Les 10 meilleurs chocolatiers belges
  • 1/10. Belvas. ...
  • 2/10. Corné Port Royal. ...
  • 3/10. Côte d'Or. ...
  • 4/10. Godiva. ...
  • 5/10. Neuhaus. ...
  • 6/10. Leonidas. ...
  • 7/10. Pierre Marcolini. ...
  • 8/10. Galler.
  • Plus…

    13. Quelles sont les meilleures ONG ?

    Les quatre premières OSI françaises en termes financiers (budget supérieur à 30-40 millions d'euros) sont Médecins sans frontières-France, Médecins du monde, Handicap International et Action contre la faim.

    14. Quelles sont les meilleures jantes ?

    Les 10 meilleures marques de jantes
    • 10/ La marque F1R. Cette nouvelle marque n'a pas fini de faire parler d'elle. ...
    • 9/ Marque Black Rhino. ...
    • 8/ Marque Mc Wheels. ...
    • 7/ La marque MAM. ...
    • 6/ Marque de jante MAK. ...
    • 5/ La marque Infiny. ...
    • 4/ Marque de jante OZ. ...
    • 3/ La marque jante TFT.
    Plus…•11 mai 2017

    15. Quelles sont les meilleures qualités ?

    Palmarès des 20 qualités recherchées
    Rang et caractéristiqueMentionsHommes
    1) L'honnêteté36%30% (1)
    2) Le sens de l'humour22,9%18,2% (4)
    3) L'écoute20,7%19% (3)
    4) L'intelligence14,3%19,1% (2)
    16 autres lignes•18 nov. 2009

    16. Quel sport est le plus facile à parier ?

    Le tennis. Un sport plus facile à pronostiquer que les deux autres même s'il est nécessaire de connaître une série de critères avant de se lancer. Dans un premier temps, le classement ATP du joueur ne veut souvent rien dire. Au tennis, on ne change pas de place comme au football.

    17. Comment 1xBet remboursé ?

    S'il y a victoire de votre équipe, alors vous empochez votre gain. Si, par contre, il y a match nul avec score vierge de 0-0 en première mi-temps et qu'à la fin de la rencontre votre équipe perd son match, vous serez remboursé.

    18. Quel site remboursé le premier pari en cash ?

    On rappelle que PMU est le seul site qui rembourse encore en cash le premier pari.

    19. Qui est ZEbet ?

    ZEbet est un opérateur de paris sportifs qui a obtenu l'agrément de l'ARJEL (Autorité de régulation des jeux en ligne) en 2014, peu avant la coupe du monde de football.

    20. Quel est le meilleur entre Betclic et Winamax ?
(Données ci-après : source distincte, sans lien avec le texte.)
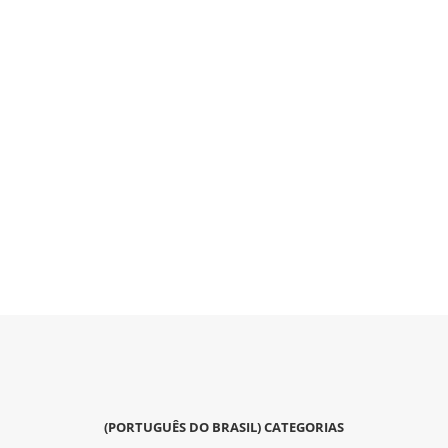
(PORTUGUÊS DO BRASIL) CATEGORIAS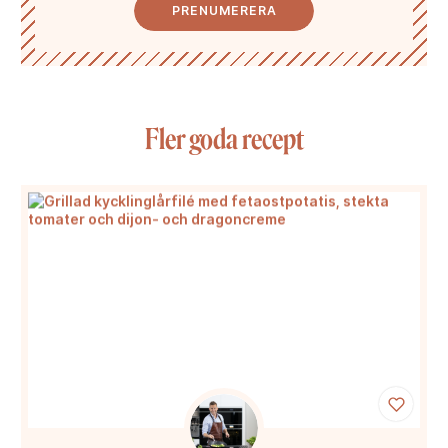
PRENUMERERA
Fler goda recept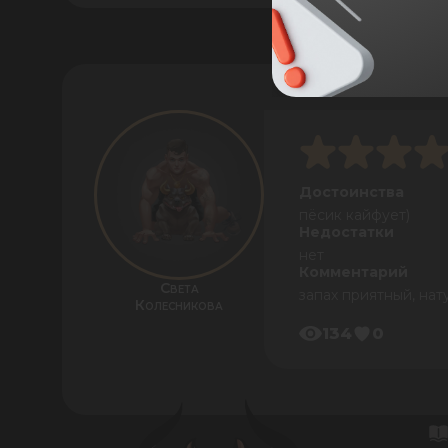
Достоинства
пёсик кайфует)
Недостатки
нет
Комментарий
Света
запах приятный, нат
Колесникова
134
0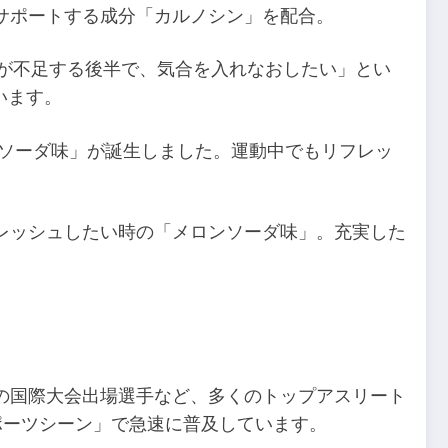
サポートする成分「カルノシン」を配合。
スが不足する後半で、気合を入れなおしたい」とい
います。
ンソーダ味」が誕生しました。運動中でもリフレッ
レッシュしたい時の「メロンソーダ味」。充実した
の国際大会出場選手など、多くのトップアスリート
ポーツシーン」で急速に普及しています。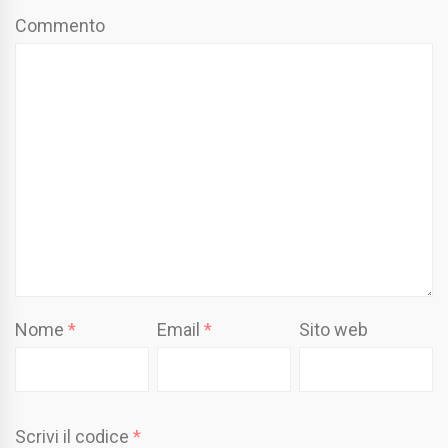
Commento
Nome
*
Email
*
Sito web
Scrivi il codice
*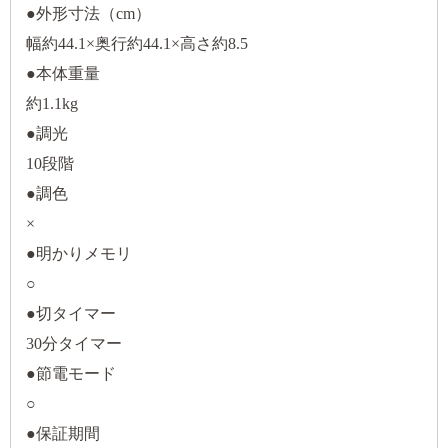
●外形寸法（cm）
幅約44.1×奥行約44.1×高さ約8.5
●本体重量
約1.1kg
●調光
10段階
●調色
×
●明かりメモリ
○
●切タイマー
30分タイマー
●節電モード
○
●保証期間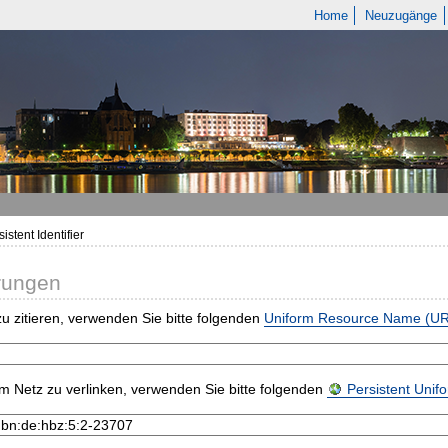
Home
Neuzugänge
istent Identifier
rungen
u zitieren, verwenden Sie bitte folgenden
Uniform Resource Name (U
m Netz zu verlinken, verwenden Sie bitte folgenden
Persistent Uni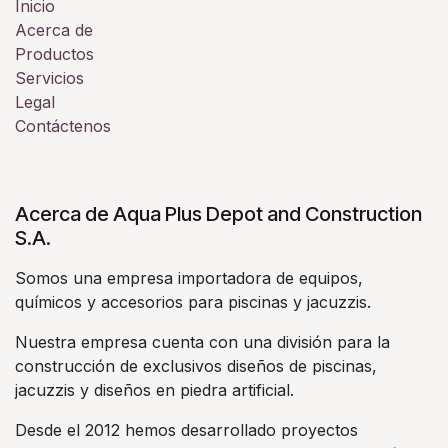
Inicio
Acerca de
Productos
Servicios
Legal
Contáctenos
Acerca de Aqua Plus Depot and Construction
S.A.
Somos una empresa importadora de equipos,
químicos y accesorios para piscinas y jacuzzis.
Nuestra empresa cuenta con una división para la
construcción de exclusivos diseños de piscinas,
jacuzzis y diseños en piedra artificial.
Desde el 2012 hemos desarrollado proyectos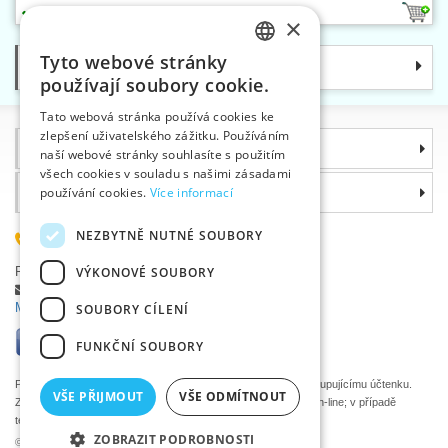
1
×
Tyto webové stránky
Kategorie
CZECH
používají soubory cookie.
SLOVAK
Tato webová stránka používá cookies ke
zlepšení uživatelského zážitku. Používáním
ENGLISH
Informace
naší webové stránky souhlasíte s použitím
GERMAN
všech cookies v souladu s našimi zásadami
Proč si zvolit právě nás
používání cookies.
Více informací
NEZBYTNĚ NUTNÉ SOUBORY
585 051 217
Plzeňská 868, 783 91 Uničov, Česká republika
VÝKONOVÉ SOUBORY
Položit dotaz
|
Nahlásit chybu
Máte problémy s přihlášením ?
SOUBORY CÍLENÍ
FUNKČNÍ SOUBORY
Podle zákona o evidenci tržeb je prodávající povinen vystavit kupujícímu účtenku.
VŠE PŘIJMOUT
VŠE ODMÍTNOUT
Zároveň je povinen zaevidovat přijatou tržbu u správce daně on-line; v případě
technického výpadku pak nejpozději do 48 hodin.
ZOBRAZIT PODROBNOSTI
©2026 Velkoobchod textilní galanterie VTC a.s., Uničov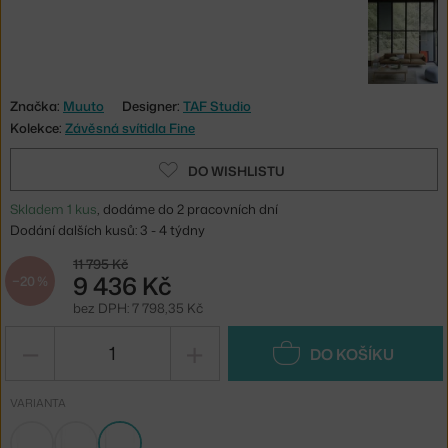
Značka:
Muuto
Designer:
TAF Studio
Kolekce:
Závěsná svítidla Fine
DO WISHLISTU
Skladem 1 kus
, dodáme do 2 pracovních dní
Dodání dalších kusů: 3 - 4 týdny
11 795 Kč
9 436 Kč
−20 %
bez DPH: 7 798,35 Kč
−
+
DO KOŠÍKU
VARIANTA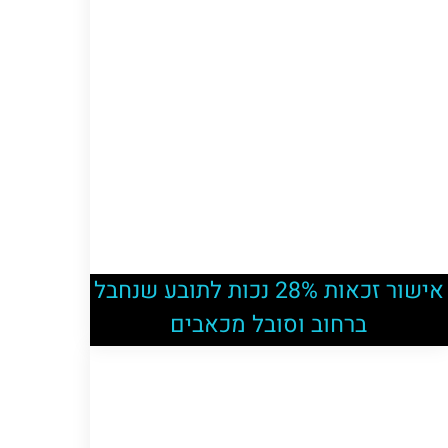
אישור זכאות 28% נכות לתובע שנחבל
ברחוב וסובל מכאבים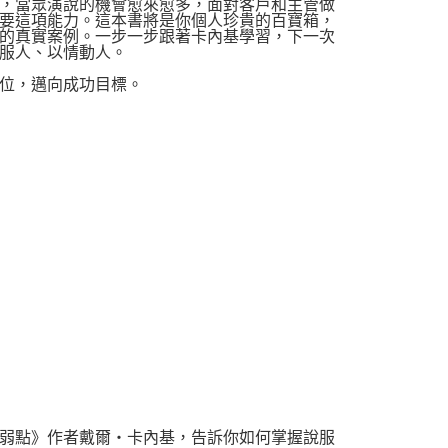
，當眾演說的機會愈來愈多，面對客戶和主管做
要這項能力。這本書將是你個人珍貴的百寶箱，
的真實案例。一步一步跟著卡內基學習，下一次
服人、以情動人。
位，邁向成功目標。
弱點》作者戴爾‧卡內基，告訴你如何掌握說服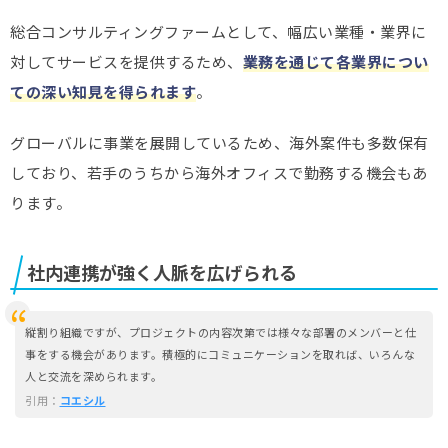
総合コンサルティングファームとして、幅広い業種・業界に
対してサービスを提供するため、
業務を通じて各業界につい
ての深い知見を得られます
。
グローバルに事業を展開しているため、海外案件も多数保有
しており、若手のうちから海外オフィスで勤務する機会もあ
ります。
社内連携が強く人脈を広げられる
縦割り組織ですが、プロジェクトの内容次第では様々な部署のメンバーと仕
事をする機会があります。積極的にコミュニケーションを取れば、いろんな
人と交流を深められます。
引用：
コエシル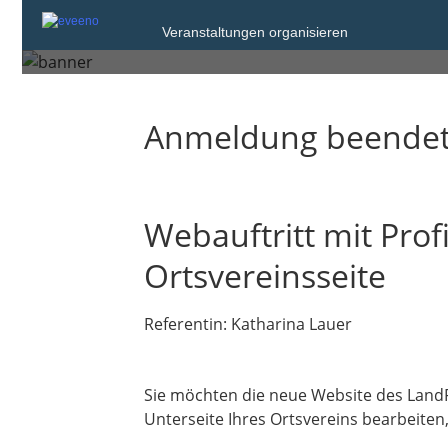
Veranstaltungen organisieren
Donnerstag, 29. Jan. 2026 von 18:00 bi
Anmeldung beende
Webauftritt mit Prof
Ortsvereinsseite
Referentin: Katharina Lauer
Sie möchten die neue Website des LandFr
Unterseite Ihres Ortsvereins bearbeiten,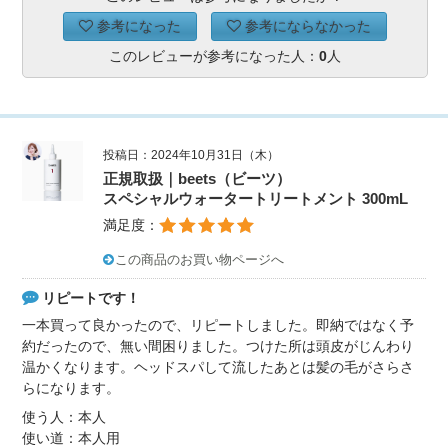
参考になった
参考にならなかった
このレビューが参考になった人：
0
人
投稿日：2024年10月31日（木）
正規取扱｜beets（ビーツ）
スペシャルウォータートリートメント 300mL
満足度：
この商品のお買い物ページへ
リピートです！
一本買って良かったので、リピートしました。即納ではなく予
約だったので、無い間困りました。つけた所は頭皮がじんわり
温かくなります。ヘッドスパして流したあとは髪の毛がさらさ
らになります。
使う人：本人
使い道：本人用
    L'offre de Winamax est meilleure que celle de Betclic. Elle est accessible à partir de 3 matchs (5 sur Betclic) et permet de remporter jusqu'à 100% de bonus (50% sur Betclic). ⚽ Pari combiné sur 1 match unique : formule de jeu aussi révolutionnaire que le cash out en son temps.

    21. Ou parier tabac ?

    Parier au tabac : comment ça marche ?
    • Se rendre dans le bureau de tabac le plus proche ;
    • Se rendre à la borne FDJ ;
    • Choisir un match de plusieurs matchs sur la liste affichée ;
    • Remplir un bulletin de pari avec le numéro des matchs, votre prédiction et votre mise ;
    • Donner le bulletin FDJ au buraliste ;

    22. Comment faire sortir de l'argent sur 1xbet ?

    Une fois que vous cliquez sur ce logo, un menu s'ouvre alors sur la gauche de l'écran, avec toutes les options disponibles de votre compte, votre solde y sera également affiché. Cliquez sur "Retirer des fonds" pour accéder à la page des retraits sur laquelle de nombreuses méthodes de retrait seront affichées.

    23. Quel est le numéro WhatsApp de 1xBet ?

    1xbet Côte d'Ivoire - Contacter ce numéro WhatsApp 777942831 | Facebook.

    24. Comment avoir 1xBet personnalisé ?

    Connectez-vous sur le site internet 1xBet. Cliquez sur l'onglet «inscription» placé en haut et à droite de l'écran. Choisissez le mode d'inscription (en un clic, par réseaux sociaux, par email, par téléphone). Choisissez votre nationalité, puis cliquez sur «s'inscrire».

    25. Comment gagner 1.000 euros sur TikTok ?

    Pour gagner de l'argent avec TikTok, vous devez être âgé de 18 ans ou plus, avoir au moins 10 000 abonnés et avoir eu plus de 100 000 vues sur vos vidéos au cours des 30 derniers jours. Vous pouvez ensuite vous adresser au TikTok Creator Fund via l'application.